I sit on the Board of Directors of the New York State Perinatal Association, an organization that advocates for better maternal and infant health policies and outcomes, and I was fortunate that the Board organized a retreat a Mohonk in September.
There are so many things that were inspiring about that place, not the least of which was a deep dish over sterno cups that contained a mess of apples in caramel sauce. I don't know what drew me to it, but it was my fortunate choice from the dessert table. I vowed to replicate it for this year's Kicking Summer to the Curb party. I was pleased with the results I got from this recipe, with a few alterations (no walnuts, and bumped up spices). I picked up apples from the Albany food co-op on the way back from a work trip, and made this cake the day before the party. I also tripled the recipe for 48 servings.End of Summer Apple Spice Cake with Caramel Sauce
Apple Spice Cake
1/4 cup butter or 1/4 cup margarine, room temperature
1 cup sugar
1 egg
1 cup flour
1 tsp cinnamon
1/2 tsp cardamom
1/4 tsp nutmeg
1/4 tsp allspice
1/2 tsp ginger1 tsp baking soda
1/4 teaspoon salt
3 apples, peeled and grated (I used a food processor)

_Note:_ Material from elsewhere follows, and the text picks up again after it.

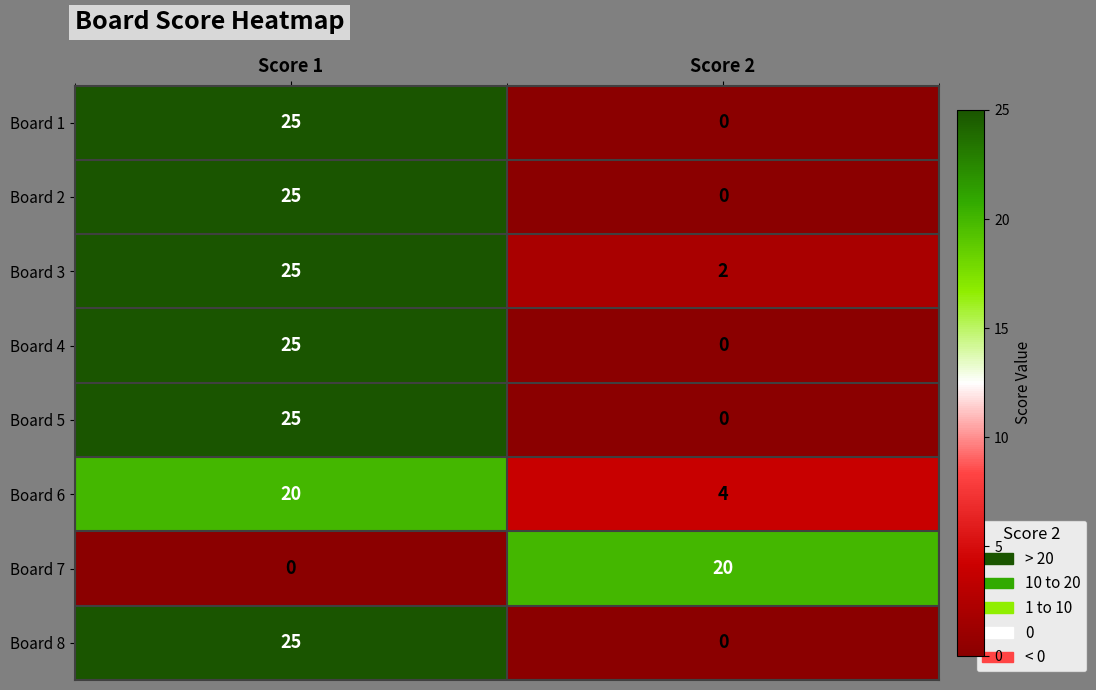

What is the difference between the highest and lowest values at Score 2?

20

Preheat oven to 350-degrees F. Spray a 8-inch square cake pan with non-stick olive oil or grease pan and set aside. In a large bowl cream butter with sugar. Beat in egg. Stir in flour, spices, baking soda and salt. Fold in apples. Pour into prepared pan. Bake for 30-40 minutes or until cake is done and toothpick comes clean when inserted in cake. Cut in squares when cool.
Caramel Sauce
1/4 cup butter or 1/4 cup margarine
1/2 cup brown sugar
1/2 cup white sugar
1/2 cup whipping cream
1 teaspoon vanilla
salt
To make caramel sauce melt butter in saucepan over low heat and then add remaining ingredients. Bring to a boil, stirring constantly. Continue stirring for 5 minutes or until sauce thickens. Remove caramel sauce from heat and serve over apple cake squares.